Daily Dose Review: I LOVE YOU PHILLIP MORRIS

Jim Carrey is an unusual actor. A good one for sure, but an odd one as well. Despite taking on serious roles and delivering excellent performances, it might be impossible to remove his former comic personas from our collective psyche. The Jerry Lewis of his generation, Carrey seems always in search of legitimacy. One wonders whether he will end up one day with a THE DAY THE CLOWN CRIED locked up in a vault somewhere.

It is hard to believe that a star as big as Carrey can somehow be limited by baggage associated directly with his success. But he does have baggage. This is why a film like I LOVE YOU PHILLIP MORRIS is so important to his future. Because only Carrey could convincingly play Steven Russell, the film’s troubled lovesick protagonist. By utilizing his comic sensibilities and timing, Carrey crafts a character both outlandish and indescribably real. MORRIS is a movie that but for Carrey’s work would have seemed ridiculous and lacking in credibility.

In MORRIS, Carrey takes on the role of Steven Russell, a man in perpetual identity crisis. We learn early on that he was adopted and this plagues him his whole life. And even though he marries and has a daughter, he’s gay, a fact that leads him eventually to Phillip Morris. His path to true love is fraught with danger, all of it self-imposed. Steven is brilliant but instead of putting his intelligence into legal endeavors, he becomes a master con man. But success in crime is almost always short-lived.

In prison, Steven meets the love of his life, the naive Phillip Morris (Ewan McGregor). And it seems from the point of love at first sight Steven’s mission is to make Morris happy.
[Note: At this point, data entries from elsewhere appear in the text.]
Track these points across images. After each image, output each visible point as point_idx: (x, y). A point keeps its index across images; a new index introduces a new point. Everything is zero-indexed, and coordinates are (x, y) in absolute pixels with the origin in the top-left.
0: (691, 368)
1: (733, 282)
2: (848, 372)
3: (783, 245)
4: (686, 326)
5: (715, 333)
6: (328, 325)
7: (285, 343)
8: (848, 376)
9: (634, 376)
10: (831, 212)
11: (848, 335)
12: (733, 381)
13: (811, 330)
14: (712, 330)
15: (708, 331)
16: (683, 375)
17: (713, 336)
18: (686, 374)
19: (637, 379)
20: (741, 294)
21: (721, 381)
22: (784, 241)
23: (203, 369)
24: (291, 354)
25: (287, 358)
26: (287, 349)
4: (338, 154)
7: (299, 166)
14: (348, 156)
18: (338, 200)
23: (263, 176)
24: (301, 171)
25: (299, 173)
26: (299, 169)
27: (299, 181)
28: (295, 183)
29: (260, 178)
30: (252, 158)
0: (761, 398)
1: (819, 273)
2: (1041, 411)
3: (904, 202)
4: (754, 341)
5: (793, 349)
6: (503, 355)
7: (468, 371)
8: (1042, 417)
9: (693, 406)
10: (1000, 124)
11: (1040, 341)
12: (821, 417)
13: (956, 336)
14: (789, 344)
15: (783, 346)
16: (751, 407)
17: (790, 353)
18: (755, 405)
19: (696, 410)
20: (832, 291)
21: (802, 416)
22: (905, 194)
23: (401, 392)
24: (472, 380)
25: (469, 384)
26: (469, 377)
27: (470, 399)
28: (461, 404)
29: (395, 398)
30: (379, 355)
I LOVE YOU PHILLIP MORRIS is a different sort of love story. Like THE KIDS ARE ALL RIGHT it deals with a homosexual lifestyle but doesn’t try to beat you over the head with social commentary. Based on the true story of Steven Russell, who is even today cooling his heels in a Texas prison, the events that take place are the kind that couldn’t really be invented, rather, they could only have happened in real life. The movie is taken from the book of the same name written by Houston Chronicle crime reporter Steve McVicker. And after seeing MORRIS, you won’t be surprised that the movie is written and directed by Glenn Ficarra and John Requa, the team responsible for the BAD SANTA script. All that fine writing gives Jim Carrey a role that is challenging but also provides his funny side with running room. Following the original story does provide the movie with one too many twists and turns, but it is never uninteresting or boring and like Russell himself, the narrative is constantly reinventing itself.

I LOVE YOU PHILLIP MORRIS is a hugely entertaining and funny film with great heart. And another opportunity for Jim Carrey to use his baggage to show us he’s an actor first and a funny man thereafter.